■ **TASK PROMPT**
Switch "Deutschland" to "Germany" throughout the data below and leave everything else unchanged. Write out the text only, without the pictures.

====== INFORMATION

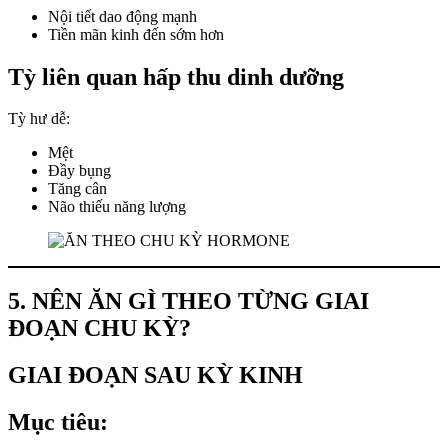
Nội tiết dao động mạnh
Tiền mãn kinh đến sớm hơn
Tỳ liên quan hấp thu dinh dưỡng
Tỳ hư dễ:
Mệt
Đầy bụng
Tăng cân
Não thiếu năng lượng
5. NÊN ĂN GÌ THEO TỪNG GIAI
ĐOẠN CHU KỲ?
GIAI ĐOẠN SAU KỲ KINH
Mục tiêu:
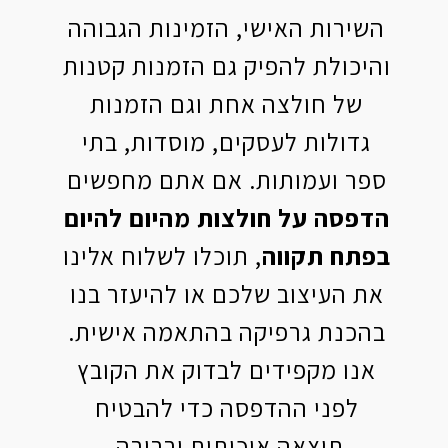
השירות האישי, הזמינות הגבוהה
והיכולת להפיק גם הזמנות קטנות
של חולצה אחת וגם הזמנות
גדולות לעסקים, מוסדות, בתי
ספר ועמותות. אם אתם מחפשים
הדפסה על חולצות מהיום להיום
בפתח תקווה
, תוכלו לשלוח אלינו
את העיצוב שלכם או להיעזר בנו
בהכנת גרפיקה בהתאמה אישית.
אנו מקפידים לבדוק את הקובץ
לפני ההדפסה כדי להבטיח
תוצאה איכותית וברורה.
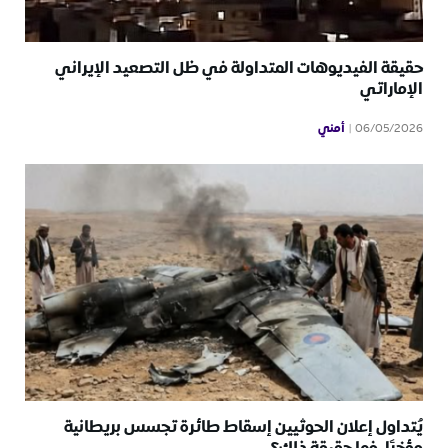
حقيقة الفيديوهات المتداولة في ظل التصعيد الإيراني
الإماراتي
أمني
06/05/2026
يُتداول إعلان الحوثيين إسقاط طائرة تجسس بريطانية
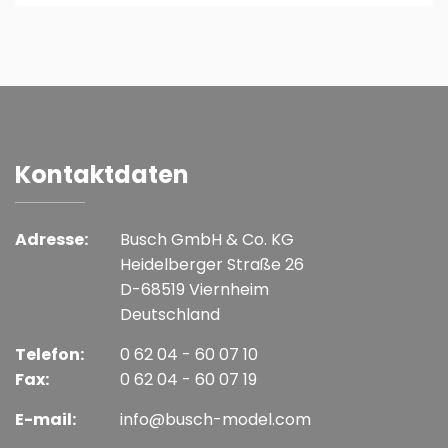
Kontaktdaten
Adresse:
Busch GmbH & Co. KG
Heidelberger Straße 26
D-68519 Viernheim
Deutschland
Telefon:
0 62 04 - 60 07 10
Fax:
0 62 04 - 60 07 19
E-mail:
info@busch-model.com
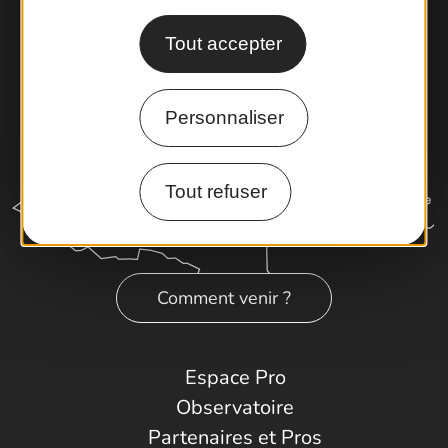
Tout accepter
Personnaliser
Tout refuser
Comment venir ?
Espace Pro
Observatoire
Partenaires et Pros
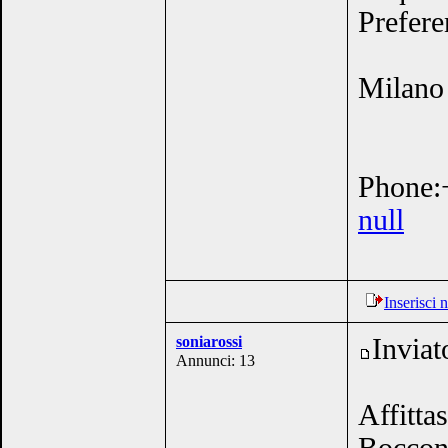
Prefere
Milano
Phone:
null
Inserisci
soniarossi
Inviat
Annunci: 13
Affitta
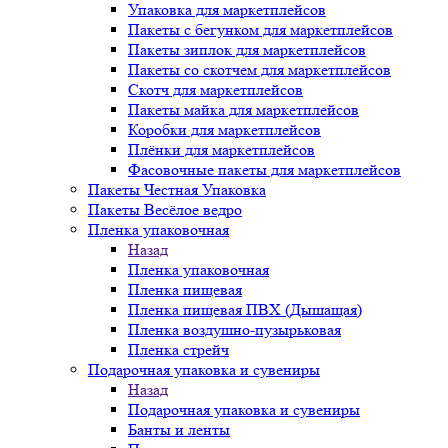
Упаковка для маркетплейсов
Пакеты с бегунком для маркетплейсов
Пакеты зиплок для маркетплейсов
Пакеты со скотчем для маркетплейсов
Скотч для маркетплейсов
Пакеты майка для маркетплейсов
Коробки для маркетплейсов
Плёнки для маркетплейсов
Фасовочные пакеты для маркетплейсов
Пакеты Честная Упаковка
Пакеты Весёлое ведро
Пленка упаковочная
Назад
Пленка упаковочная
Пленка пищевая
Пленка пищевая ПВХ (Дышащая)
Пленка воздушно-пузырьковая
Пленка стрейч
Подарочная упаковка и сувениры
Назад
Подарочная упаковка и сувениры
Банты и ленты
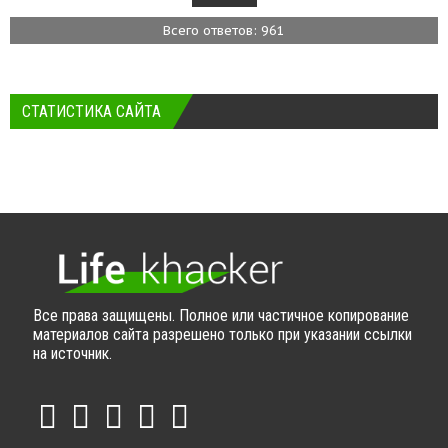
Всего ответов: 961
СТАТИСТИКА САЙТА
Все права защищены. Полное или частичное копирование
материалов сайта разрешено только при указании ссылки
на источник.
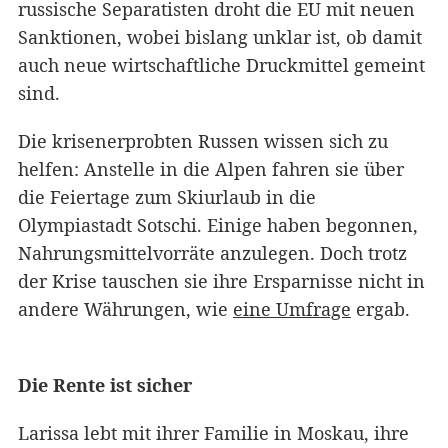
russische Separatisten droht die EU mit neuen
Sanktionen, wobei bislang unklar ist, ob damit
auch neue wirtschaftliche Druckmittel gemeint
sind.
Die krisenerprobten Russen wissen sich zu
helfen: Anstelle in die Alpen fahren sie über
die Feiertage zum Skiurlaub in die
Olympiastadt Sotschi. Einige haben begonnen,
Nahrungsmittelvorräte anzulegen. Doch trotz
der Krise tauschen sie ihre Ersparnisse nicht in
andere Währungen, wie
eine Umfrage
ergab.
Die Rente ist sicher
Larissa lebt mit ihrer Familie in Moskau, ihre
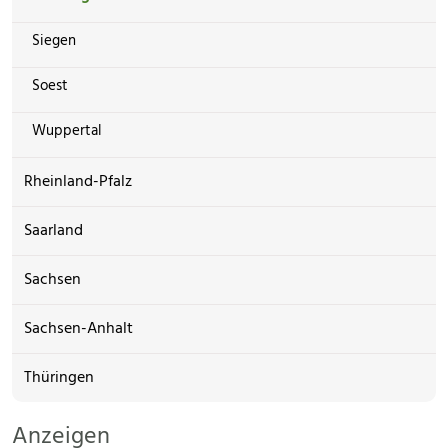
Siegen
Soest
Wuppertal
Rheinland-Pfalz
Saarland
Sachsen
Sachsen-Anhalt
Thüringen
Anzeigen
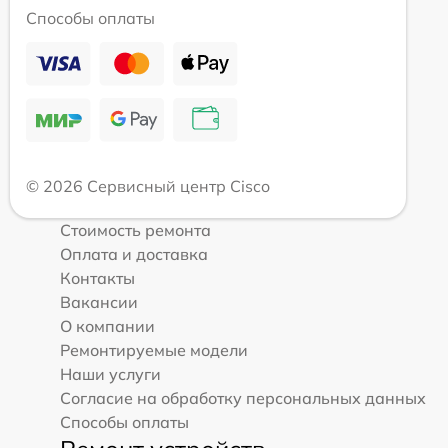
Способы оплаты
© 2026 Сервисный центр Cisco
Стоимость ремонта
Оплата и доставка
Контакты
Вакансии
О компании
Ремонтируемые модели
Наши услуги
Согласие на обработку персональных данных
Способы оплаты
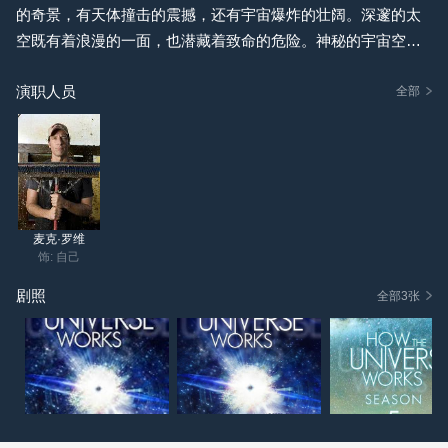
的奇景，有天体撞击的震撼，还有宇宙爆炸的壮阔。深邃的太
空既有着浪漫的一面，也潜藏着致命的危险。神秘的宇宙空间
里，究竟还藏着哪些不为人知的奥秘呢？“宇宙战士”将带领大家
演职人员
一探究竟！
全部
第一集：第九颗行星之谜（S5 E1 - Mystery of Planet 9）
第二集：黑洞的神秘起源（S5 E2 - Black Holes: The Secret Or
igin）
第三集：冥王星秘史（S5 E3 - Secret History of Pluto）
第四集：神秘的行星杀手（S5 E4 - Stars That Kill）
麦克·罗维
第五集：致命宇宙（S5 E5 - The Universe's Deadliest）
饰: 自己
第六集：火星上的生与死（S5 E6 - Life & Death on the Red Pla
剧照
全部3张
net）
第七集：暗物质之谜（S5 E7 - The Dark Matter Enigma）
后续还有奇异的外星世界……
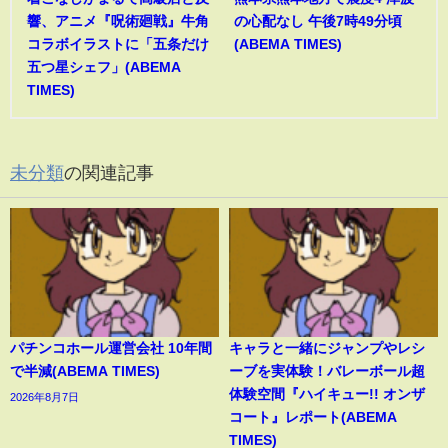
響、アニメ『呪術廻戦』牛角
の心配なし 午後7時49分頃
コラボイラストに「五条だけ
(ABEMA TIMES)
五つ星シェフ」(ABEMA
TIMES)
未分類
の関連記事
パチンコホール運営会社 10年間
キャラと一緒にジャンプやレシ
で半減(ABEMA TIMES)
ーブを実体験！バレーボール超
体験空間『ハイキュー!! オンザ
2026年8月7日
コート』レポート(ABEMA
TIMES)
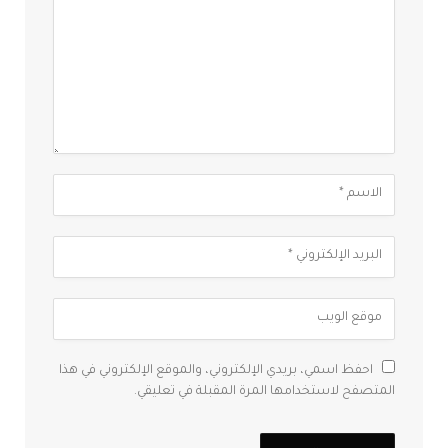
احفظ اسمي، بريدي الإلكتروني، والموقع الإلكتروني في هذا
المتصفح لاستخدامها المرة المقبلة في تعليقي.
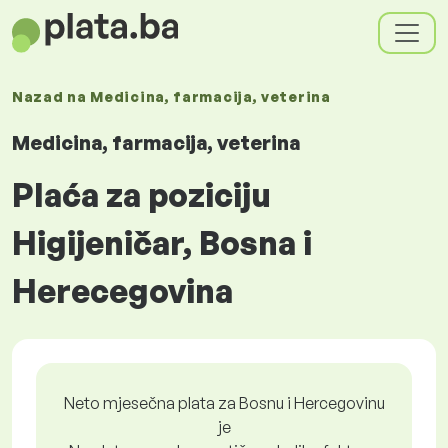
Nazad na
Medicina, farmacija, veterina
Medicina, farmacija, veterina
Plaća za poziciju
Higijeničar, Bosna i
Herecegovina
Neto mjesečna plata za Bosnu i Hercegovinu
je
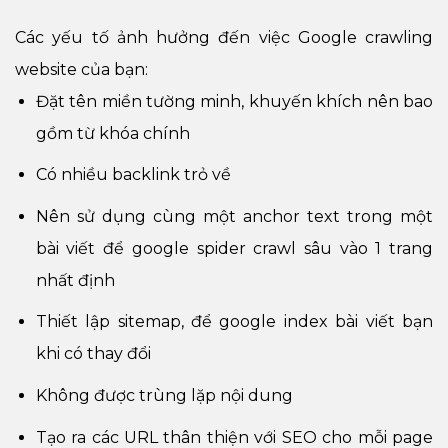
Các yếu tố ảnh hưởng đến việc Google crawling
website của bạn:
Đặt tên miền tường minh, khuyến khích nên bao
gồm từ khóa chính
Có nhiều backlink trỏ về
Nên sử dụng cùng một anchor text trong một
bài viết để google spider crawl sâu vào 1 trang
nhất định
Thiết lập sitemap, để google index bài viết bạn
khi có thay đổi
Không được trùng lặp nội dung
Tạo ra các URL thân thiện với SEO cho mỗi page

============

■ **OUTPUT FOR THIS TASK**
Nội tiết dao động mạnh
Tiền mãn kinh đến sớm hơn
Tỳ liên quan hấp thu dinh dưỡng
Tỳ hư dễ:
Mệt
Đầy bụng
Tăng cân
Não thiếu năng lượng
5. NÊN ĂN GÌ THEO TỪNG GIAI
ĐOẠN CHU KỲ?
GIAI ĐOẠN SAU KỲ KINH
Mục tiêu:
השירות האישי, הזמינות הגבוהה
והיכולת להפיק גם הזמנות קטנות
של חולצה אחת וגם הזמנות
גדולות לעסקים, מוסדות, בתי
ספר ועמותות. אם אתם מחפשים
הדפסה על חולצות מהיום להיום
בפתח תקווה
, תוכלו לשלוח אלינו
את העיצוב שלכם או להיעזר בנו
בהכנת גרפיקה בהתאמה אישית.
אנו מקפידים לבדוק את הקובץ
לפני ההדפסה כדי להבטיח
תוצאה איכותית וברורה.
حقيقة الفيديوهات المتداولة في ظل التصعيد الإيراني
الإماراتي
أمني
06/05/2026
يُتداول إعلان الحوثيين إسقاط طائرة تجسس بريطانية
Kontaktdaten
Adresse:
Busch GmbH & Co. KG
Heidelberger Straße 26
D-68519 Viernheim
Germany
Telefon:
0 62 04 - 60 07 10
Fax:
0 62 04 - 60 07 19
E-mail:
info@busch-model.com
Tout accepter
Personnaliser
Tout refuser
Comment venir ?
Espace Pro
Observatoire
Partenaires et Pros
Prefere
Milano
Phone:
null
Inserisci
soniarossi
Inviat
Annunci: 13
Affitta
Упаковка для маркетплейсов
Пакеты с бегунком для маркетплейсов
Пакеты зиплок для маркетплейсов
Пакеты со скотчем для маркетплейсов
Скотч для маркетплейсов
Пакеты майка для маркетплейсов
Коробки для маркетплейсов
Плёнки для маркетплейсов
Фасовочные пакеты для маркетплейсов
Пакеты Честная Упаковка
Пакеты Весёлое ведро
Пленка упаковочная
Назад
Пленка упаковочная
Пленка пищевая
Пленка пищевая ПВХ (Дышащая)
Пленка воздушно-пузырьковая
Пленка стрейч
Подарочная упаковка и сувениры
Назад
Подарочная упаковка и сувениры
Банты и ленты
Всего ответов: 961
СТАТИСТИКА САЙТА
Все права защищены. Полное или частичное копирование
материалов сайта разрешено только при указании ссылки
на источник.
russische Separatisten droht die EU mit neuen
Sanktionen, wobei bislang unklar ist, ob damit
auch neue wirtschaftliche Druckmittel gemeint
sind.
Die krisenerprobten Russen wissen sich zu
helfen: Anstelle in die Alpen fahren sie über
die Feiertage zum Skiurlaub in die
Olympiastadt Sotschi. Einige haben begonnen,
Nahrungsmittelvorräte anzulegen. Doch trotz
der Krise tauschen sie ihre Ersparnisse nicht in
andere Währungen, wie
eine Umfrage
ergab.
Die Rente ist sicher
Larissa lebt mit ihrer Familie in Moskau, ihre
Siegen
Soest
Wuppertal
Rheinland-Pfalz
Saarland
Sachsen
Sachsen-Anhalt
Thüringen
Anzeigen
Способы оплаты
© 2026 Сервисный центр Cisco
Стоимость ремонта
Оплата и доставка
Контакты
Вакансии
О компании
Ремонтируемые модели
Наши услуги
Согласие на обработку персональных данных
Способы оплаты
的奇景，有天体撞击的震撼，还有宇宙爆炸的壮阔。深邃的太
空既有着浪漫的一面，也潜藏着致命的危险。神秘的宇宙空间
里，究竟还藏着哪些不为人知的奥秘呢？“宇宙战士”将带领大家
演职人员
一探究竟！
全部
第一集：第九颗行星之谜（S5 E1 - Mystery of Planet 9）
第二集：黑洞的神秘起源（S5 E2 - Black Holes: The Secret Or
igin）
第三集：冥王星秘史（S5 E3 - Secret History of Pluto）
第四集：神秘的行星杀手（S5 E4 - Stars That Kill）
麦克·罗维
第五集：致命宇宙（S5 E5 - The Universe's Deadliest）
饰: 自己
第六集：火星上的生与死（S5 E6 - Life & Death on the Red Pla
剧照
全部3张
net）
第七集：暗物质之谜（S5 E7 - The Dark Matter Enigma）
后续还有奇异的外星世界……
響、アニメ『呪術廻戦』牛角
の心配なし 午後7時49分頃
コラボイラストに「五条だけ
(ABEMA TIMES)
五つ星シェフ」(ABEMA
TIMES)
未分類
の関連記事
パチンコホール運営会社 10年間
キャラと一緒にジャンプやレシ
で半減(ABEMA TIMES)
ーブを実体験！バレーボール超
体験空間『ハイキュー!! オンザ
2026年8月7日
コート』レポート(ABEMA
TIMES)
احفظ اسمي، بريدي الإلكتروني، والموقع الإلكتروني في هذا
المتصفح لاستخدامها المرة المقبلة في تعليقي.
Nazad na
Medicina, farmacija, veterina
Medicina, farmacija, veterina
Plaća za poziciju
Higijeničar, Bosna i
Herecegovina
Neto mjesečna plata za Bosnu i Hercegovinu
je
Các yếu tố ảnh hưởng đến việc Google crawling
website của bạn:
Đặt tên miền tường minh, khuyến khích nên bao
gồm từ khóa chính
Có nhiều backlink trỏ về
Nên sử dụng cùng một anchor text trong một
bài viết để google spider crawl sâu vào 1 trang
nhất định
Thiết lập sitemap, để google index bài viết bạn
khi có thay đổi
Không được trùng lặp nội dung
Tạo ra các URL thân thiện với SEO cho mỗi page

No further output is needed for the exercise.